◆ Excerpt provided ◆
- - - - - - -

Boskovsky was also a Mozart performer: he recorded all the sonatas for violin and piano, with pianist Lili Kraus, and the complete trios for violin, piano and cello, with Kraus and Nikolaus Hübner for Les Discophiles Français. He played in Brahms' Double Concerto in A minor, Op.102, with Wilhelm Furtwängler conducting the Vienna Philharmonic. Other highlights include prominent violin solos in orchestral works, including Richard Strauss's Ein Heldenleben recorded with Clemens Krauss.

A month after his last New Year's Concert, after having already agreed with Alfred Altenburger to conduct again in 1980, on 30 January 1979 he was hit by a stroke, which caused him a slight paralysis on the right side. In October 1979, the convalescence being too slow, he communicated his decision to give up and the orchestra asked Lorin Maazel, designated director of the Vienna State Opera, to carry on the tradition of these concerts.

He died in Visp, Valais (Switzerland) at the age of 81.

==Style==

His style appealed to many Johann Strauss I listeners as he directed Strauss' music in the manner of the "Stehgeiger", i.e. directing the orchestra with the violin just as Strauss popularised this form of conducting waltzes, polkas and other dance music alongside rival Josef Lanner in the early 19th century. This tradition was also carried on by Johann Strauss II and Josef Strauss after their father's death. Boskovsky was sympathetic to the Strauss style. Apart from the Strauss family waltzes, Boskovsky recorded a 10-album cycle of the complete Mozart Dances and Marches, leading what Decca Records called the Vienna Mozart Ensemble (assorted members of the Vienna Philharmonic). Many of these recordings were included on the Philips/Polygram Complete Mozart series of CDs issued in the 1990s.

Boskovsky's New Year's Day 1979 concert was recorded live by Decca, the first commercial use of their proprietary PCM digital system. The resulting 2-LP set was well received. Quoting Gramophone magazine: "This is a riotous issue ... the first recording to be manufactured and released in the UK utilizing digital recording ... astoundingly vivid and atmospheric ... the results are phenomenal." The album was most recently released as part of the Decca Legends series, remastered in 96k/24-bit PCM.

- - - - - - -

◆ Source information ◆
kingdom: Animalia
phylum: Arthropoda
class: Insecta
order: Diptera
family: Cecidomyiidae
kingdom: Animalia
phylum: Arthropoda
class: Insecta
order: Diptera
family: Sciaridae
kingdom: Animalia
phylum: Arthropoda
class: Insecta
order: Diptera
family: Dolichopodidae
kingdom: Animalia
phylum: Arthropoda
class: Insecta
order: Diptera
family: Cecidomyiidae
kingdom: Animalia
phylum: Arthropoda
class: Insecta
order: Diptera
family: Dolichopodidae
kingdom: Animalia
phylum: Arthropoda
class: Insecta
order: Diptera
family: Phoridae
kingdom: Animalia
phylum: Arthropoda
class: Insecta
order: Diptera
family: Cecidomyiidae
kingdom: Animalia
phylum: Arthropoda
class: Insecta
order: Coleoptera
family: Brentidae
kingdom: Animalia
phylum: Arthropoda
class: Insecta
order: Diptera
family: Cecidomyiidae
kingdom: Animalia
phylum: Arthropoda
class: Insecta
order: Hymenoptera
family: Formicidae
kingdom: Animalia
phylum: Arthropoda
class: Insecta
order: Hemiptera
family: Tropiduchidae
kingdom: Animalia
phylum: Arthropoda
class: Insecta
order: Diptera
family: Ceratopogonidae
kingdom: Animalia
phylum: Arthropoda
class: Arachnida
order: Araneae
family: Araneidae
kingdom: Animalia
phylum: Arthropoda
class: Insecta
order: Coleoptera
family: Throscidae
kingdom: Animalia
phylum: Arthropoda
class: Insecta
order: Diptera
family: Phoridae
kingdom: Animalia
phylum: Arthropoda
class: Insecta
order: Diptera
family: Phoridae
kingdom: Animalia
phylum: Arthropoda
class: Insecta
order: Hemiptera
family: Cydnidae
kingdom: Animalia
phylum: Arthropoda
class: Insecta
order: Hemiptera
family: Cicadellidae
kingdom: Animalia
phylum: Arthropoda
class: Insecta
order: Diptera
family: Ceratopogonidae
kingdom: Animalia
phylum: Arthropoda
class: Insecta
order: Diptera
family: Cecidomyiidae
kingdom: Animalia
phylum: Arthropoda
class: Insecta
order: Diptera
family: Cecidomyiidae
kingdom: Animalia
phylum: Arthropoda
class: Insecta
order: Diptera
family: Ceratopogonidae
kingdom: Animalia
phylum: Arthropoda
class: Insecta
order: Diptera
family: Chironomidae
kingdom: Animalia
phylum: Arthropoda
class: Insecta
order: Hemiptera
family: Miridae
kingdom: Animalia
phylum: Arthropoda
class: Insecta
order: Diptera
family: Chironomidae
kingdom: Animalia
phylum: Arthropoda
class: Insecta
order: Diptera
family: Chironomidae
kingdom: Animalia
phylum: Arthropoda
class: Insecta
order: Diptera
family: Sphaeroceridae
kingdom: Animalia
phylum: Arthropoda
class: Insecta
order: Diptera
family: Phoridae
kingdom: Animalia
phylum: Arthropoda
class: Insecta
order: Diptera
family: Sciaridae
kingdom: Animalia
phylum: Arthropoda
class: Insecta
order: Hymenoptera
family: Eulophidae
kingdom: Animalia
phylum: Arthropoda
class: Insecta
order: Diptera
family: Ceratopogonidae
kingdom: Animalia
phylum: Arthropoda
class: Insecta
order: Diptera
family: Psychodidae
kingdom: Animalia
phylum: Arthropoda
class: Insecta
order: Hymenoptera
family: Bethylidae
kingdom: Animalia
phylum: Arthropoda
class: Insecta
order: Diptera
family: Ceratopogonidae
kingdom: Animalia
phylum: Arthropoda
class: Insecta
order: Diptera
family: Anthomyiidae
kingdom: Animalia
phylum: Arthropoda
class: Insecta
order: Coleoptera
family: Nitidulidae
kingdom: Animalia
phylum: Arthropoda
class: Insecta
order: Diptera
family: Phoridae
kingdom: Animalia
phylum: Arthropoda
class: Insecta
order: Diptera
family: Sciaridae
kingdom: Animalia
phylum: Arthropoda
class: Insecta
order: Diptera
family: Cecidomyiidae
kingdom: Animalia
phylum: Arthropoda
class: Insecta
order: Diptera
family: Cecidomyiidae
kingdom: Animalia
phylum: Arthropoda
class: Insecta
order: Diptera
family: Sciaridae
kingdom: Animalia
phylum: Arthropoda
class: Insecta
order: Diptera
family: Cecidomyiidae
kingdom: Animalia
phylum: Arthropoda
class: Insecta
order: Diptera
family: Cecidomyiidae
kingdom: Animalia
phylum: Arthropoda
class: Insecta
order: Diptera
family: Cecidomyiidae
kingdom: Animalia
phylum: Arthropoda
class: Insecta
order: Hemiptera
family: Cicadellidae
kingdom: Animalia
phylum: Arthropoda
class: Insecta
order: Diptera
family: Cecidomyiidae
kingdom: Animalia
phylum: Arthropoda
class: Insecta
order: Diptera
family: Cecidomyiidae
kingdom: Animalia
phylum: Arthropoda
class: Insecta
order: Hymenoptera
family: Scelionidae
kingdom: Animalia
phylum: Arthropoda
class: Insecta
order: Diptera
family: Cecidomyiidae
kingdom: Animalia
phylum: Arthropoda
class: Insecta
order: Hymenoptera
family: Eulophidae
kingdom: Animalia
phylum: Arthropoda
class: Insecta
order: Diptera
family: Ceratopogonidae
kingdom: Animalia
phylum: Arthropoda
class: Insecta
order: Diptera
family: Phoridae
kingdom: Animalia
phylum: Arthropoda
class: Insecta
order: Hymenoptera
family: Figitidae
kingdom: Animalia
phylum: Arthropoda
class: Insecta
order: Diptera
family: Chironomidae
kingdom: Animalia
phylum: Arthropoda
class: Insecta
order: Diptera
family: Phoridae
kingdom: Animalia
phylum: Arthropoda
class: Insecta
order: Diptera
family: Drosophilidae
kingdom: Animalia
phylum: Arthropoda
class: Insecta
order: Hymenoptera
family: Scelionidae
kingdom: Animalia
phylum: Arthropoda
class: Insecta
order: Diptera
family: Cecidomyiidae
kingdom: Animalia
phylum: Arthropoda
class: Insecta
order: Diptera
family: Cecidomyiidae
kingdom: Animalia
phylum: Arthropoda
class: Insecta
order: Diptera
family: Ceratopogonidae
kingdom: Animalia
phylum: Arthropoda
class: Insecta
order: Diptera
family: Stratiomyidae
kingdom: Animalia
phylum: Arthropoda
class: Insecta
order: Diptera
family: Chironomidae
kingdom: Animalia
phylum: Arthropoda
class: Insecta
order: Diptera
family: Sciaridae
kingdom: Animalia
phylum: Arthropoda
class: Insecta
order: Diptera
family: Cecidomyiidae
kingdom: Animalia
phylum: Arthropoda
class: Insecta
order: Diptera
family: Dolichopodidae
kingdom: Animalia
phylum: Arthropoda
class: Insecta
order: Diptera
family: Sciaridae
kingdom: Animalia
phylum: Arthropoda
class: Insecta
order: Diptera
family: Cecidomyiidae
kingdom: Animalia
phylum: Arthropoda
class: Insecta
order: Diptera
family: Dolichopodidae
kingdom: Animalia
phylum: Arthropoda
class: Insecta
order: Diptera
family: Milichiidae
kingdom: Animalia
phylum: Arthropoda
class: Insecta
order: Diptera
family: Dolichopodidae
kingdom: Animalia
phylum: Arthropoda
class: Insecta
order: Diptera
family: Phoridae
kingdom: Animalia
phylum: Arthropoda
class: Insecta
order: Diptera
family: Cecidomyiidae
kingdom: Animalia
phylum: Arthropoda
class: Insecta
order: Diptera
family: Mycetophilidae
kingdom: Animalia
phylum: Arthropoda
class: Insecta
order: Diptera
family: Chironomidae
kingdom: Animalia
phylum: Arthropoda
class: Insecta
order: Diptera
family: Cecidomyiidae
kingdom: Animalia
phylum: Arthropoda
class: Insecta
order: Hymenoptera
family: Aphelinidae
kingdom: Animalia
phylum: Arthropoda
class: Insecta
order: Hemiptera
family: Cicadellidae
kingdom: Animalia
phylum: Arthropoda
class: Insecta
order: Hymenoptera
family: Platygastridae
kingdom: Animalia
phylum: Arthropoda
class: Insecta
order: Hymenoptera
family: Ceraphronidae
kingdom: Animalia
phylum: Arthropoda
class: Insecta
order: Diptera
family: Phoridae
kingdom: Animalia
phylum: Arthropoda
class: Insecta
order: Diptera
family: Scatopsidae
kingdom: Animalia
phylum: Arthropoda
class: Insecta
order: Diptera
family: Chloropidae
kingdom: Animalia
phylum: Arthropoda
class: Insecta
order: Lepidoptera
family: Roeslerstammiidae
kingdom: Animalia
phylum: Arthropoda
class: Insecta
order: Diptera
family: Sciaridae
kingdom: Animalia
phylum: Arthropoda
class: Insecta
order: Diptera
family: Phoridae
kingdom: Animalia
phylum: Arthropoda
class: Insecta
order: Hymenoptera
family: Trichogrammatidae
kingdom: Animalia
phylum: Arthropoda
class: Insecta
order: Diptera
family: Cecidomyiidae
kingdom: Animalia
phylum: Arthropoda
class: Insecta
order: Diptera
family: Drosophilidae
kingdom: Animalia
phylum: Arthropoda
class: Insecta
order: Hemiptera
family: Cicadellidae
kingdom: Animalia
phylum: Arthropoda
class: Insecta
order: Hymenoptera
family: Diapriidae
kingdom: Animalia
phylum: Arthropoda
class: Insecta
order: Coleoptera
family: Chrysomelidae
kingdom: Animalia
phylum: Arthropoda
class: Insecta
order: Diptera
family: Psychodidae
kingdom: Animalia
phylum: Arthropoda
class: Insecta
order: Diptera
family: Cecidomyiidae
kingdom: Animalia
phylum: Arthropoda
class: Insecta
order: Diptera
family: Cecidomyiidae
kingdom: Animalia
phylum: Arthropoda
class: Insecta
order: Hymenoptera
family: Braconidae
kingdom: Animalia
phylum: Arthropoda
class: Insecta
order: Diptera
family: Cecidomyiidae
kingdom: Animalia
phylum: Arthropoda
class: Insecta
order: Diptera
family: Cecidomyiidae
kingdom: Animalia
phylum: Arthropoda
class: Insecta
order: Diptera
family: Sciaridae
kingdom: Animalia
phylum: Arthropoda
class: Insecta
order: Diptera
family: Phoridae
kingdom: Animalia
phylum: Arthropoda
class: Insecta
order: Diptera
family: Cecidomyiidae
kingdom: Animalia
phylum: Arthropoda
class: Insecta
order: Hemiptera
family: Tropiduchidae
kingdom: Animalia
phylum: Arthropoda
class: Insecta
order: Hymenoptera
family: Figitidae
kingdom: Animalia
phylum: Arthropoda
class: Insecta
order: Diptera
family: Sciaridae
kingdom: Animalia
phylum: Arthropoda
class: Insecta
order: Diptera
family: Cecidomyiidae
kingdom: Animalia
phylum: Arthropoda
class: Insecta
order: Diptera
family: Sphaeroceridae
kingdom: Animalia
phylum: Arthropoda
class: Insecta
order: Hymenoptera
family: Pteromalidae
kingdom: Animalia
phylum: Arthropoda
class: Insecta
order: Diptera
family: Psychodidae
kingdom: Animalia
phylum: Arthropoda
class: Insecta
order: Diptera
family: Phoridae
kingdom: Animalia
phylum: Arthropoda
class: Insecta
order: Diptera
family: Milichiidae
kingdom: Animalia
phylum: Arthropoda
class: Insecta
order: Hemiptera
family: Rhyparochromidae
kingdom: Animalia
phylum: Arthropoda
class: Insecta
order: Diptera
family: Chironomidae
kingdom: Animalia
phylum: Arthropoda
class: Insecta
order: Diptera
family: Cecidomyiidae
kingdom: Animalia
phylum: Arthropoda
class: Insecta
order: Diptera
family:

- - - - - - -

◆ Things to do ◆
1. Which people with the surname Strauss does the Boskovsky text name?
2. Answer these questions from the Boskovsky text:
(a) Where did Boskovsky die, and at what age?
(b) On what date did he have the stroke?
(c) What was the recording of his New Year's Day 1979 concert the first commercial use of?
3. Continue the text on Boskovsky from where it stops.

◆ Responses to the tasks ◆
1. Richard Strauss, Johann Strauss I, Johann Strauss II, Josef Strauss

2.
(a) In Visp, Valais (Switzerland), at the age of 81.
(b) On 30 January 1979.
(c) Decca's proprietary PCM digital system.

3.
==Ensemble recordings==
The Boskovsky Quartet and Vienna Octet made a number of recordings for Decca Records, among which are the following:
- Dvořák, Quartet no 3 E flat major op 51 (LXT 2601). (EMG Monthly Newsletter review September 1951).
- Schubert, Octet in F major op 166 (LXT 2983). (EMG review December 1958). (Decca CD 466580).
- Schubert, 'Trout' Quintet, with Walter Panhoffer (LXT 2533). (issued by 1950, EMG review Feb 1959). (Pearl CD 0129).
- Schubert, 'Trout' Quintet, with Clifford Curzon (LXT 5433). (EMG review September 1958).
- Beethoven, Septet in E flat major op 20 (78rpm, AX 306–10 (10 sides), Ace of Diamonds SDD 200). (issued by 1950). (Testament CD 1261).
- Brahms, Clarinet Quintet op 115. (LXT 2858; Testament CD 1282).
- Spohr, Nonet op 31 (LXT 2782). (EMG review May 1953). (Testament CD 1261).
- Spohr, Octet op 32 (LXT 5294). (EMG review August 1957). (Decca CD 466580).
- Mendelssohn, Octet in E flat major op 20 (LXT 2870). (EMG review February 1954).
- Kreutzer, Grand Septet in E flat major op 62 (LXT 2628). (EMG review December 1951).
- Poot, Octet (LXT 5294). (EMG review August 1957).
- Mozart, Clarinet Quintet in A major K 581 (LXT 5032). (EMG review June 1955). (Testament CD 1282).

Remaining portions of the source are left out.